**WHAT YOU SHOULD DO**
Search the entries for the word "Namen". Copy each line in which it is found.

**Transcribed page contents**

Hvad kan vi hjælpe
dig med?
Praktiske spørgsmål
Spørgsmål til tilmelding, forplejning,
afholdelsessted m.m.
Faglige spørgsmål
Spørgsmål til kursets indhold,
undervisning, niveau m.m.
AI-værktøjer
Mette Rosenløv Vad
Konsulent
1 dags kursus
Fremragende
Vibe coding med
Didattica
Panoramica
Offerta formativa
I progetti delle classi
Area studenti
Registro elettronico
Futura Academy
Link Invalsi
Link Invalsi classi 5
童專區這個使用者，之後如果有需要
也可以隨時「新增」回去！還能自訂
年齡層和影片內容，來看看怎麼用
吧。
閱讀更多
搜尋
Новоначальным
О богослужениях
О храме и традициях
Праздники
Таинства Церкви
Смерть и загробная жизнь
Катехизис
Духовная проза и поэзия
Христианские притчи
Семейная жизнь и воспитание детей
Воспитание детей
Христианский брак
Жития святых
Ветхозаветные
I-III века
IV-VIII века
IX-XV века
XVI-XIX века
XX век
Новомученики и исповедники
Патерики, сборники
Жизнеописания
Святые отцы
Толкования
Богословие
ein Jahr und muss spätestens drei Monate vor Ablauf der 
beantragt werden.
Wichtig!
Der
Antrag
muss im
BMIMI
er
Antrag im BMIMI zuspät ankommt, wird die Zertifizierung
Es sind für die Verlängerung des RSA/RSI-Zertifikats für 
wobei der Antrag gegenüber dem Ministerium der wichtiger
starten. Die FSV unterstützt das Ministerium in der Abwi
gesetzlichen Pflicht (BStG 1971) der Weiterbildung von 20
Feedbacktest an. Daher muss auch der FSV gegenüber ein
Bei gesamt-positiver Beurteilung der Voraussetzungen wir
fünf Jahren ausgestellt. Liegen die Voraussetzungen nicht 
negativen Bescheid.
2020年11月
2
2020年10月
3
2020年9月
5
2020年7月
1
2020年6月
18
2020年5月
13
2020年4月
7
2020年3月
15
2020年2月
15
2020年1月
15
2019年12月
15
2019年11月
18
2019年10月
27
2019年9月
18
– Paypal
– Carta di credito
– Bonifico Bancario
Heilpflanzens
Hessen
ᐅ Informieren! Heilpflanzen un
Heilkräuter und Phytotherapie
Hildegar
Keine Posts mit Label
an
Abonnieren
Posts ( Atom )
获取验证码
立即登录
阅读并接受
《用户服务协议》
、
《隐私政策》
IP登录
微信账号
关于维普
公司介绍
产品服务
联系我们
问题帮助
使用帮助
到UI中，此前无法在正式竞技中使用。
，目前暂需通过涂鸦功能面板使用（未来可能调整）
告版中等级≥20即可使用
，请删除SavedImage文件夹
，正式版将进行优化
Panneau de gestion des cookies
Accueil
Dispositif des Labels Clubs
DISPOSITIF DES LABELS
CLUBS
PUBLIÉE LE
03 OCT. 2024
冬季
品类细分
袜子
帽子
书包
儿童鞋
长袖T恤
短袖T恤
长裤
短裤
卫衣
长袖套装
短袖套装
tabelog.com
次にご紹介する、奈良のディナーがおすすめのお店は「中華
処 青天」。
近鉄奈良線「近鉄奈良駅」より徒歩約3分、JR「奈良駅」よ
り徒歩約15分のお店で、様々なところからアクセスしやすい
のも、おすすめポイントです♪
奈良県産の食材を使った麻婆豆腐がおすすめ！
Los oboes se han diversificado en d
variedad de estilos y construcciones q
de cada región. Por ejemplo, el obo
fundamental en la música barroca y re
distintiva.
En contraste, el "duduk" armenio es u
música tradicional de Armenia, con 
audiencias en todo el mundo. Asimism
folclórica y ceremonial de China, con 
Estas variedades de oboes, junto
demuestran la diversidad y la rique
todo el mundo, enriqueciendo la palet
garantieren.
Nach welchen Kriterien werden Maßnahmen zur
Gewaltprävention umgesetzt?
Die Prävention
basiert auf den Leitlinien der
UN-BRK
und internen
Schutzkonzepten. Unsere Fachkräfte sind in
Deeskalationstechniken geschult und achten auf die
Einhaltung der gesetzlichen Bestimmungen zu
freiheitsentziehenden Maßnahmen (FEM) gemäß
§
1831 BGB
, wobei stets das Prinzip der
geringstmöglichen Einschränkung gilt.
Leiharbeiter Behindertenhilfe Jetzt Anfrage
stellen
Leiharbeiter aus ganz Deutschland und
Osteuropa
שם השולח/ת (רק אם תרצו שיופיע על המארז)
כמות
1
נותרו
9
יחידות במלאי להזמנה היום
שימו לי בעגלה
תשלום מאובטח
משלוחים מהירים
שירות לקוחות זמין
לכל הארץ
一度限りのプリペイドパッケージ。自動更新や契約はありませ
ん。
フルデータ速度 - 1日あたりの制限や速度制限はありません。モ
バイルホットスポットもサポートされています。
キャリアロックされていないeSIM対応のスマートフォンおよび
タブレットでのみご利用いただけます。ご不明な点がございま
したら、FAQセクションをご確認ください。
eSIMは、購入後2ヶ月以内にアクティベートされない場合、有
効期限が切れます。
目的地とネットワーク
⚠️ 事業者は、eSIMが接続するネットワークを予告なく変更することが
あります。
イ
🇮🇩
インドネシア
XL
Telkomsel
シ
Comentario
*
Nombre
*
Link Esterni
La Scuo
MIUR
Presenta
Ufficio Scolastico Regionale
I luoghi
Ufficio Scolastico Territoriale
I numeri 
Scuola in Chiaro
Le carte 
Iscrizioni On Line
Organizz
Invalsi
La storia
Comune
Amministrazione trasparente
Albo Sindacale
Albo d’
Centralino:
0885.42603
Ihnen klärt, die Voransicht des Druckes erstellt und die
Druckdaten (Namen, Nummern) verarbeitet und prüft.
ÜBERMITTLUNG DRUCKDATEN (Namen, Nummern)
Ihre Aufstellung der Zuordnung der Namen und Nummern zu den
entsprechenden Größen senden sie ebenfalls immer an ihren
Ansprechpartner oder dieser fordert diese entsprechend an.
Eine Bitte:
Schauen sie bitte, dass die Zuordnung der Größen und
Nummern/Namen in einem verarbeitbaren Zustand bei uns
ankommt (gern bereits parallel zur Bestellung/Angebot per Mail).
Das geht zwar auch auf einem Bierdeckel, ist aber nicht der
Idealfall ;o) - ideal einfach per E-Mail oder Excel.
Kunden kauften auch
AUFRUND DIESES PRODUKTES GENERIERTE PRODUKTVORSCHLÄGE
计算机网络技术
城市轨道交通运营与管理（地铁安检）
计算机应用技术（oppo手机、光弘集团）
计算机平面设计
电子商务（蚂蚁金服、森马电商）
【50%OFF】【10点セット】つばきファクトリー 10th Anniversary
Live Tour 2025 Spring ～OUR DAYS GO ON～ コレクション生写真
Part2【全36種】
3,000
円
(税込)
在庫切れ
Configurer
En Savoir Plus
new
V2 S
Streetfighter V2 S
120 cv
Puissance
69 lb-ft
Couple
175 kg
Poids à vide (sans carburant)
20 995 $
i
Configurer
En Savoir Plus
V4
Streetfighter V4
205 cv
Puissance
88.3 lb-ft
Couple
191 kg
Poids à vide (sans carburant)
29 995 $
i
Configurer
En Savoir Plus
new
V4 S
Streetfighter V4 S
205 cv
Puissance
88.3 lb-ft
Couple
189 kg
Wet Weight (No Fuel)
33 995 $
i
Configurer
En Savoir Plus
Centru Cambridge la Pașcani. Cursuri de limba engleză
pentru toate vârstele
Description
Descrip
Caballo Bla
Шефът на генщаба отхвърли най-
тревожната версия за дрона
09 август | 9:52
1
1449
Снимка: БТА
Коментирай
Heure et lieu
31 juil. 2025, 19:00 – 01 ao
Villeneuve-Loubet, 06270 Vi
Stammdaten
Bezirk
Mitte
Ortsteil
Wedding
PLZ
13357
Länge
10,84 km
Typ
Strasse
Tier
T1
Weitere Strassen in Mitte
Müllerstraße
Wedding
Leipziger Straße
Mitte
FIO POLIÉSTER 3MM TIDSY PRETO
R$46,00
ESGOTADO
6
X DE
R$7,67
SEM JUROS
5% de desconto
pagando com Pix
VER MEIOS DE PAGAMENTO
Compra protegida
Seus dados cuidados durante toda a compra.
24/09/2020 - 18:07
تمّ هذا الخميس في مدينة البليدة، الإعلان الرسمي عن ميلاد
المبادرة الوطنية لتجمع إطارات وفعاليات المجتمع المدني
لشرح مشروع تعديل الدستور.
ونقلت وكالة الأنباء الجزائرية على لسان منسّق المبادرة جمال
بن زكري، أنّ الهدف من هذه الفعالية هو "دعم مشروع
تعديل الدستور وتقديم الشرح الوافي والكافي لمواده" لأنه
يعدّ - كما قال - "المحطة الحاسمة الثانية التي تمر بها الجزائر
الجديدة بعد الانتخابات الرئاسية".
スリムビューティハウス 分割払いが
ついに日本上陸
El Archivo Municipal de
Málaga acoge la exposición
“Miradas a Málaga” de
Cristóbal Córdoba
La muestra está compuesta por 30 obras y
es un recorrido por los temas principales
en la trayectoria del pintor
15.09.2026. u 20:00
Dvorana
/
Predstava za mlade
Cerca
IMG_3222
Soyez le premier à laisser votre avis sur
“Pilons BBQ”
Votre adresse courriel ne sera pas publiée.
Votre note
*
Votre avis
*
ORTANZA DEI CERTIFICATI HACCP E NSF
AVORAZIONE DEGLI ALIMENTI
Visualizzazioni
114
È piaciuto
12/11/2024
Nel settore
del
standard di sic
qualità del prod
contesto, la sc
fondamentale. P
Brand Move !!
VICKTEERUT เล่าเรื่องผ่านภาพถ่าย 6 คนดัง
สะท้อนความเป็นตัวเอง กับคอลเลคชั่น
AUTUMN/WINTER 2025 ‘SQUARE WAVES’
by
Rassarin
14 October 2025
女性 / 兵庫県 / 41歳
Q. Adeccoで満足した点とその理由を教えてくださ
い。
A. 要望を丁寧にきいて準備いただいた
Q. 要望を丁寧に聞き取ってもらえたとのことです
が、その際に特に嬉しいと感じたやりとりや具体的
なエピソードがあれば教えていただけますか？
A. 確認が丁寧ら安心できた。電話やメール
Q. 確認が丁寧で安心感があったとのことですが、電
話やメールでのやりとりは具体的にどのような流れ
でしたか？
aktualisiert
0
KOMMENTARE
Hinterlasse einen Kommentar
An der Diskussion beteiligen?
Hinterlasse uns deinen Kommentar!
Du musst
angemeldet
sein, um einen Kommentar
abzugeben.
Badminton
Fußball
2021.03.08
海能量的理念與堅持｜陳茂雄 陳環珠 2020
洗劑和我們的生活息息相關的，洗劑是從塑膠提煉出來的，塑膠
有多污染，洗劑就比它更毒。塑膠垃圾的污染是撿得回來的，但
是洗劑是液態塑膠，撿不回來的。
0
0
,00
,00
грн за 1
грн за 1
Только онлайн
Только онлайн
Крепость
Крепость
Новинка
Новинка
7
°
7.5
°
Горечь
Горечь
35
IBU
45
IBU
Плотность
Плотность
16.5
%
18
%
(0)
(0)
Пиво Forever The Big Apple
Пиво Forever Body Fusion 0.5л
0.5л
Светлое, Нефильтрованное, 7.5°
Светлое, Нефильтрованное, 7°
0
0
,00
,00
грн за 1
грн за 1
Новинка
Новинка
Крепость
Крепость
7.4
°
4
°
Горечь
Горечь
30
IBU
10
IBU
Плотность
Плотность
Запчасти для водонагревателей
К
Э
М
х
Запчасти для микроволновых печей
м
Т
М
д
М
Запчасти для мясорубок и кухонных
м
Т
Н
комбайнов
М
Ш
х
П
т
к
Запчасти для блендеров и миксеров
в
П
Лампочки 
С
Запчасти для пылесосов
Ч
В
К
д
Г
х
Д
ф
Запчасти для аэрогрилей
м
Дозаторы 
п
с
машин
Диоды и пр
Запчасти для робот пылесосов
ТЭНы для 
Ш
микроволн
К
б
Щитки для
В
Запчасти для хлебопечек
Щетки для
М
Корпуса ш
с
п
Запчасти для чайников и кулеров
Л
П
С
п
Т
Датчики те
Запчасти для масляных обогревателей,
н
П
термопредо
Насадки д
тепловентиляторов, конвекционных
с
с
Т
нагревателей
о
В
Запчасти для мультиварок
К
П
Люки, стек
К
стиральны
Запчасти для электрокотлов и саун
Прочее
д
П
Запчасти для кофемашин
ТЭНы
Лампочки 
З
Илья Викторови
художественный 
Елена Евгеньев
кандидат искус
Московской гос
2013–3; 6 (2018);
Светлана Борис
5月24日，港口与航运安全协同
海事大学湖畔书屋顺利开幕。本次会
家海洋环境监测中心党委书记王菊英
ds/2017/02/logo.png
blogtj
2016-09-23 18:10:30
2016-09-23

**TASK SOLUTION**
Druckdaten (Namen, Nummern) verarbeitet und prüft.
ÜBERMITTLUNG DRUCKDATEN (Namen, Nummern)
Ihre Aufstellung der Zuordnung der Namen und Nummern zu den
Nummern/Namen in einem verarbeitbaren Zustand bei uns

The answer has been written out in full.